From the readings this week, I think he wants us to be conscious that he is going to come again to gather together everything I see — and don’t see — under his headship, making all of redeemed humanity one in the peace and love of the “wedding banquet of the Lamb.” Whatever I see from my balcony; whatever I don’t see but can guess at; whatever went on here during the horrors of war; whatever is yet to come — he has already brought it to fulfillment in the time-frame of God. And, in the words of Julian of Norwich, “All shall be well, and all shall be well, and all manner of things shall be well.”

The readings encourage us to make it so.

But he wants us to make it so by being now what we are trying to bring about: a community united in love, working together as one body now “under his headship,” a Church filled with love, joy and peace, radiating the “fruit of the Spirit.” We must dedicate ourselves to being now what we will be when we actually see realized “the blessed hope and manifestation of the great glory of our God and Savior Jesus Christ.”

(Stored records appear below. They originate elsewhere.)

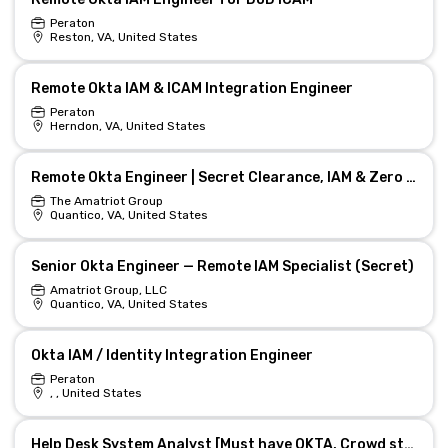
Peraton
Reston, VA, United States
Remote Okta IAM & ICAM Integration Engineer
Peraton
Herndon, VA, United States
Remote Okta Engineer | Secret Clearance, IAM & Zero Trust
The Amatriot Group
Quantico, VA, United States
Senior Okta Engineer — Remote IAM Specialist (Secret)
Amatriot Group, LLC
Quantico, VA, United States
Okta IAM / Identity Integration Engineer
Peraton
, , United States
Help Desk System Analyst [Must have OKTA, Crowd strike] - Atlanta, GA/On-Site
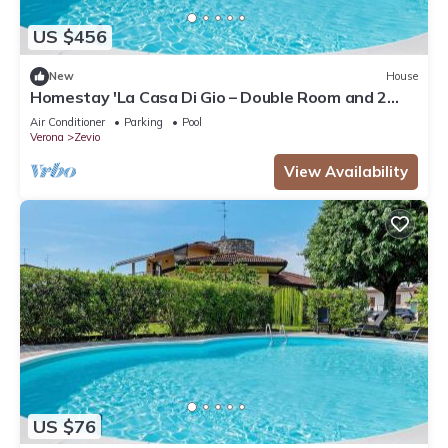
US $456
New
House
Homestay 'La Casa Di Gio – Double Room and 2
Singles' – Shared Pool, Wi-Fi & Air Conditioning
Air Conditioner
Parking
Pool
Verona
Zevio
View Availability
US $76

Yes, inescapably this requires us to live out and experience all five mysteries of Baptism — the new identity we have “in Christ”; the divine enlightenment offered us as disciples; the empowerment to bear witness as prophets by lifestyles that cannot be explained without the “gift of the Spirit”; the repeated surrender to Christ living and wanting to express himself in us and through us in ministry to all we encounter; and the total abandonment of ourselves in persevering, inexplicable hope to the work of transforming Church and world as stewards of his kingship. Yes, all of these. But this week the focus is on the last: exercising leadership in union with authorities in the Church.

All of us are called to be leaders. Leadership is not the same as authority. Only a few people are invested with authority. We follow them out of commitment. Leaders are people we follow freely, because we believe they are pointing us in the right direction.

The job of authorities is to hold the Church together. The task of leaders is to move it forward. These are two different functions. Both are essential. Each depends on the other.

The Church is not a “democracy.” But when we say that, we have to ask, “What, then, is it?” It is not a monarchy; not a dictatorship. What, precisely, is our form of government in the Church?

The Church is a community meant to be guided by communal discussion, prayer and discernment. There is no model for this kind of government in civil society. In important matters, by the time an authority makes a decision, everybody should have had a hand in it. In this way, all are called to exercise leadership. For this, leadership and authority must work together.

God’s ways are not our ways, but as stewards of his kingship we are committed to trying to adapt human life to his ways. The Church is being renewed, and we are called to renew it. And through the Church the world will be renewed

To believe this is to work for it. To work for it is to take initiatives. To take initiatives is to be a leader, a steward of the kingship of Christ. This is our baptismal commitment.

I think Jesus is saying this to all of us as we look out from all of our windows.